Clicking the make new version button produces no log entries in the formplayer log but in the front end this error:
image

The nginx_access log shows this when clicking the make new version button:

41.150.129.203 - - - - - [13/Sep/2019:20:03:32 +0000] "POST /a/zdip/apps/save/dd97d028373e4f5ba989718bcd4399f8/ HTTP/2.0" 200 63 294 "Log In :: CommCare HQ - CommCare HQ" "Mozilla/5.0 (Windows NT 10.0; Win64; x64; rv:69.0) Gecko/20100101 Firefox/69.0"

For reference, I don't believe this error is what's causing the formplayer compile issue as I have seen it on our QA server which has a month old build on it which is compiling fine.

I've tried using different CommCare builds but still receiving this error when making new version:
image

I've tried a few commcare builds from build no 459133 - version 2.47.1 to build no 459153 - version 2.47.4 and no go.

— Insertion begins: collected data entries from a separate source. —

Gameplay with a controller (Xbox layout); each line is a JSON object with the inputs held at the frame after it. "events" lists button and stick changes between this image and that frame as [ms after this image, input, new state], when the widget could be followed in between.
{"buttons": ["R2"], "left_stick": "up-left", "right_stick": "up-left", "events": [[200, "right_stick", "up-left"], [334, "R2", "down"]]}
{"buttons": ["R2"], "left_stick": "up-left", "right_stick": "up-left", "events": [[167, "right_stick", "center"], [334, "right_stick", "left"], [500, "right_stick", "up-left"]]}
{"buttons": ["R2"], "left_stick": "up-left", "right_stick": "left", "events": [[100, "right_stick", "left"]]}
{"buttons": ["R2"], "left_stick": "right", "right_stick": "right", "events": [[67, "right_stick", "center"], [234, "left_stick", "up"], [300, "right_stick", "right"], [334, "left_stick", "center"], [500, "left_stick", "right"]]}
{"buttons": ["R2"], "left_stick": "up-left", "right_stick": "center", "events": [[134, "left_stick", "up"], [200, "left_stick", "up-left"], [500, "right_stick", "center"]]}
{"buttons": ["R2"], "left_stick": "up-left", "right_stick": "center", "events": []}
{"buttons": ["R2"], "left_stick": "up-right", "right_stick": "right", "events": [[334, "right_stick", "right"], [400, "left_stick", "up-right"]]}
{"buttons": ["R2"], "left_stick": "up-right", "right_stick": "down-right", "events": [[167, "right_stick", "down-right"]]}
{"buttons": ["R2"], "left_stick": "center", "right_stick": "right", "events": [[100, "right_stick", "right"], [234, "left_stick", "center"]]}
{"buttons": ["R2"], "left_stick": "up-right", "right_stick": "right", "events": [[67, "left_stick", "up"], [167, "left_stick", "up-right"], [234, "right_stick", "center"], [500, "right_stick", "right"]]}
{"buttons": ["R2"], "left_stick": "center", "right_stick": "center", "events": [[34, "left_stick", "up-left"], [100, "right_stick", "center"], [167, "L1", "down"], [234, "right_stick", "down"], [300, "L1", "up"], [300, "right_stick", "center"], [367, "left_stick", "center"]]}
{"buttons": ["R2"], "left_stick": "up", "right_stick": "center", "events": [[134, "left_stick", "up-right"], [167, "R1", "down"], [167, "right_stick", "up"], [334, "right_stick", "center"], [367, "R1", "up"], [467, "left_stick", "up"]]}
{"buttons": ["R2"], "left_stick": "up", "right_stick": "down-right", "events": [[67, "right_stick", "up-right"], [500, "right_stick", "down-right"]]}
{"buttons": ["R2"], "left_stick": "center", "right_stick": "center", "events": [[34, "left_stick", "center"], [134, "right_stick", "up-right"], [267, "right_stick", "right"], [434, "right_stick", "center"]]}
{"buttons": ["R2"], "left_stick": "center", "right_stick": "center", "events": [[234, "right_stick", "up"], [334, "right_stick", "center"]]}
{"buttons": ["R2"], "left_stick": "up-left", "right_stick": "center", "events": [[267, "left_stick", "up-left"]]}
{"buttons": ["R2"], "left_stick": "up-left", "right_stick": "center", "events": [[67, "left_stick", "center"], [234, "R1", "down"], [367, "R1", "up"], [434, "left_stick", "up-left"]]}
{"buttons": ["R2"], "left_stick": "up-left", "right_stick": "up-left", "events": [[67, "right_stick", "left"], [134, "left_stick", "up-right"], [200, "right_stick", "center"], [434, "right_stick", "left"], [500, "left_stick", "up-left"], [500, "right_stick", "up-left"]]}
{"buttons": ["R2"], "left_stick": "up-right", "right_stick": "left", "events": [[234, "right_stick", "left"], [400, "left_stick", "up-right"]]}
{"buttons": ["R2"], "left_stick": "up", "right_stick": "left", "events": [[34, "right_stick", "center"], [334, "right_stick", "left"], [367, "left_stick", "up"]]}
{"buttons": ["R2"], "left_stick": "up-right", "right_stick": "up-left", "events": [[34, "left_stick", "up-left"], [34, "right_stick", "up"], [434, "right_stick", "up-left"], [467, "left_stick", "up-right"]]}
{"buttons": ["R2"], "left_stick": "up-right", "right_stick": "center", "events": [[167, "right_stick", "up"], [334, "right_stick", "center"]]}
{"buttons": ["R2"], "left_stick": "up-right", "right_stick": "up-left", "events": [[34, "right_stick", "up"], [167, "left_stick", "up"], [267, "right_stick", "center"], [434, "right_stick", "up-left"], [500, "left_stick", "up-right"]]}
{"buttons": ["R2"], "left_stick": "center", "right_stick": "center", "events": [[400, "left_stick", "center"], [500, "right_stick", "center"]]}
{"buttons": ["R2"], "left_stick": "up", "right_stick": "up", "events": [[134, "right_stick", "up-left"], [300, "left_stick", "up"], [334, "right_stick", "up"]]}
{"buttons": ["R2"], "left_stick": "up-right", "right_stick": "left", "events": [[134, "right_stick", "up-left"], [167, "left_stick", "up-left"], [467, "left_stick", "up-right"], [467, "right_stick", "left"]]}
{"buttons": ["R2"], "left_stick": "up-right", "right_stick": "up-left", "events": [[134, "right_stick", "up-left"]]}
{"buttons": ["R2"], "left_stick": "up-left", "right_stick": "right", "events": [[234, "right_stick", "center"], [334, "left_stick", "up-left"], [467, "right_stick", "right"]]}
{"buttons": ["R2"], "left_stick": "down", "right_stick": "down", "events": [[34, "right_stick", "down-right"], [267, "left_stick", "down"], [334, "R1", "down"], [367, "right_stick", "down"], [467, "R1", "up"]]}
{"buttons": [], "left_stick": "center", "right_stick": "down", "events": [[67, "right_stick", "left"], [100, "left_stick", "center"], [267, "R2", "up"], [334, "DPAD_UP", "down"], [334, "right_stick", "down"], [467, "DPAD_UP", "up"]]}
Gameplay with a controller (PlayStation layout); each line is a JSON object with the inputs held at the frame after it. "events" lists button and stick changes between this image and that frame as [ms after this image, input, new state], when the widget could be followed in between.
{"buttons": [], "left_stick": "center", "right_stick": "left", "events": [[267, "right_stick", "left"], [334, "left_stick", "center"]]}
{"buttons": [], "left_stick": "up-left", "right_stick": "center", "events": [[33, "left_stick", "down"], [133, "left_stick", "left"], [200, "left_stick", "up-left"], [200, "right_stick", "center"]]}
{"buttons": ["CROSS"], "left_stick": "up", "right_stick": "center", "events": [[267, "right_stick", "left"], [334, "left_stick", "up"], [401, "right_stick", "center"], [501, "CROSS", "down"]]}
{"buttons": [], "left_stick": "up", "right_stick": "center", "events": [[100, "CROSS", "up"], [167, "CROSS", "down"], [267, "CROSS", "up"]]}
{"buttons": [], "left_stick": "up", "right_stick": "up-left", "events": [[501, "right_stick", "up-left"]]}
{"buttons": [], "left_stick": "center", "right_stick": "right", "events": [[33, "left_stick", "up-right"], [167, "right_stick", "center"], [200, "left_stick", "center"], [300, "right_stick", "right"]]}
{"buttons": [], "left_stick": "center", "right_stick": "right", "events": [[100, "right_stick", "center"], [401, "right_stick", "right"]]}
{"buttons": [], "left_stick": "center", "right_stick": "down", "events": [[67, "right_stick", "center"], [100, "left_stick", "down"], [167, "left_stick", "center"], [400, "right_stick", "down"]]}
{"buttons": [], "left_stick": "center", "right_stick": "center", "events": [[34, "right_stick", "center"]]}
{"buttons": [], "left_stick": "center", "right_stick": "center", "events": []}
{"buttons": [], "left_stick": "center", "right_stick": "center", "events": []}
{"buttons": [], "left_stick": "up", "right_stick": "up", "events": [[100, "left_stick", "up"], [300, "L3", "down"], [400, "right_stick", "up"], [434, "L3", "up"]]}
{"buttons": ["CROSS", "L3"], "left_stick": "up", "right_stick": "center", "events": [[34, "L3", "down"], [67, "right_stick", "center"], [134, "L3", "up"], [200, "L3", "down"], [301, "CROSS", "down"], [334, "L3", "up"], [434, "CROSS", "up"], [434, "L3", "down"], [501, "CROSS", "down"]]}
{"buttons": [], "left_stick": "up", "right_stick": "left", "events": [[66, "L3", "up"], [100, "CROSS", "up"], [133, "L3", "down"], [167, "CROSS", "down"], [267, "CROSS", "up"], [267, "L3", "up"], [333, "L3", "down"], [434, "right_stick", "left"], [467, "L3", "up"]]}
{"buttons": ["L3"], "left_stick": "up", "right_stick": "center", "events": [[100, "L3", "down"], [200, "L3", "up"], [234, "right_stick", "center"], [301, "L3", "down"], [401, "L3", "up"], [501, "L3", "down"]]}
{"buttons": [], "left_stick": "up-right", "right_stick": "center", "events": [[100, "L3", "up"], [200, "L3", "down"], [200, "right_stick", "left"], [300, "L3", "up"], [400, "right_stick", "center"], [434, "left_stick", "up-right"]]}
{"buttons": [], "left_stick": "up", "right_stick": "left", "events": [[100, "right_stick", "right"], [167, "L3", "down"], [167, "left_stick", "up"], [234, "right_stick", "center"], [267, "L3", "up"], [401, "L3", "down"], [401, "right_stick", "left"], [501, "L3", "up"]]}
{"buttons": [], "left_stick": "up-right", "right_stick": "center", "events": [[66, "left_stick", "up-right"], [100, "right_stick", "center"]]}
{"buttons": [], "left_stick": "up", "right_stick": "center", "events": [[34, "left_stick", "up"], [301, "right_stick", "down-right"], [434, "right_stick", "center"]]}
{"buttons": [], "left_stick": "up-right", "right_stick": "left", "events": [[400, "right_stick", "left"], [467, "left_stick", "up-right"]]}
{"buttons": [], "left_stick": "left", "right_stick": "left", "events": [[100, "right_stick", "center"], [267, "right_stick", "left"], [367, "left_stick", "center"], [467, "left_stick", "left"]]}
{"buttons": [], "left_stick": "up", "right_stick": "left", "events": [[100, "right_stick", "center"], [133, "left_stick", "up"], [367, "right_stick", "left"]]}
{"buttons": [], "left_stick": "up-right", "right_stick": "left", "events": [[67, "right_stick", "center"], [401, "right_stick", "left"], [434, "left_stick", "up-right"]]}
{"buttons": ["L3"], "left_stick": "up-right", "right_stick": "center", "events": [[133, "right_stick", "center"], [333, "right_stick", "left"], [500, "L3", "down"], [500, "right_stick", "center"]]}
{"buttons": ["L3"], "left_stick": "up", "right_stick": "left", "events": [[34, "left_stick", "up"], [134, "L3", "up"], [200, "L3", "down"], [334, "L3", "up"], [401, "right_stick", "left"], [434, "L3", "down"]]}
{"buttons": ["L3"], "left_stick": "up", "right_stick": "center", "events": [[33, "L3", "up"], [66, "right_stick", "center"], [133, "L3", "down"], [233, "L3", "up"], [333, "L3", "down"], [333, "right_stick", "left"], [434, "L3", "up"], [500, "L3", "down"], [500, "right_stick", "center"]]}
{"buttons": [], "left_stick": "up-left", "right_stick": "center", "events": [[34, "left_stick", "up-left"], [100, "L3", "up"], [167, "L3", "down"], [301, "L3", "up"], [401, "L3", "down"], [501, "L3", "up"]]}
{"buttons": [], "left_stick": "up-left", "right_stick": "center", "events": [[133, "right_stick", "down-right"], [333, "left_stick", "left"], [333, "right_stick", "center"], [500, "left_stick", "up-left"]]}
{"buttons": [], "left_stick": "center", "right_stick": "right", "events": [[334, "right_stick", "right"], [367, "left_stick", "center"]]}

Are there any other suggested logs to look at to see what might be causing the error?

I'd definitely check the main web process logs. You can see where those are stored by running

$ cchq production service commcare logs

1 Like

Thank you Ethan - this is now resolved. I fixed it over the weekend but didn't get an opportunity to update my thread as I have been travelling.
In the main Django logs, there was an entry that alluded to an issue with the certificate we had installed. In short, I was provided with the certificate in PEM and PKCS7 formats. The PEM certificate was only the site certificate but I believe Nginx should include the site certificate, the intermediate and the CA certificate concatenated into one .PEM file. I converted the PKCS7 cert to PEM format and used that as the site certificate which resolved the issue Formplayer was having interacting with the main app.

It's working well now.